Non è vero che non è niente. Ma i miei figli a casa mi dicono “ci arrangiamo”, e penso che andrà tutto bene
Dopo aver brevemente sperato di essere relegata in un isolamento vero – a casa da sola, nessuno che può avvicinarsi, la pace – ho capito: questa è la fine dei capricci, del disordine, delle liti
Cara Annalena, avrai la posta e le chat intasate da madri furibonde ed esauste per le convivenze forzate. Io abito a Milano, sono di Piacenza, la zona rossa è casa mia. Ho trascorso buona parte della mia vita su un treno tra le due città (e oltre, quando mi addormentavo, cioè sempre) o su un’automobile diretta a sud il venerdì e a nord la domenica, ho una canzone per Codogno, un fidanzato a Casalpusterlengo, le nipotine a Lodi e un pensiero per ogni frazione in mezzo. Il coronavirus ha invaso la mia terra, l’ha presa in ostaggio assieme ai miei familiari e mi ha lasciata a casa con il marito, i figli e il cane. All’inizio ho detto “non è niente”: l’apprensione è troppo faticosa per me, tranquillizzare è una grande dimostrazione di affetto e rispetto. Non è niente, andrà tutto bene: a me suona come un “ti amo”. Ma non è vero che non è niente, questo coronavirus, e dopo aver brevemente sperato di essere relegata in un isolamento vero – a casa da sola, nessuno che può avvicinarsi, la pace – ho capito: questa è la fine dei capricci, del disordine, delle liti. I miei figli restano a casa da soli per molte ore, la grande prepara da mangiare, il piccolo apparecchia, entrambi sistemano le loro cose. C’è il cane da portare fuori, ci sono i compiti da fare, non ci sono nonni, tate, signore delle pulizie cui chiedere e da cui farsi coprire.
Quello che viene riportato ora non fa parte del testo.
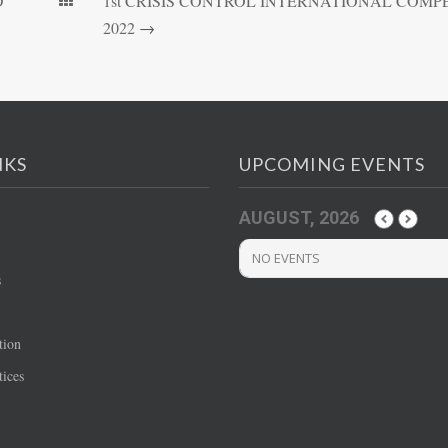
D
1st CRISIS CONTROL INTERNATIONAL COMPE
2022
→
NKS
UPCOMING EVENTS
AUGUST, 2026
NO EVENTS
s
tion
ices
E alla sera c’è una paghetta. Non so si può insegnare, la responsabilità, non so nemmeno se il mio sistema nervoso reggerà fino al 15 marzo (che sarà il 30 e poi forse Natale), so che quando mia figlia dice con un trillo che è una cuoca e mio figlio racconta orgoglioso che resta a casa da solo e “ci arrangiamo”, penso davvero che andrà tutto bene.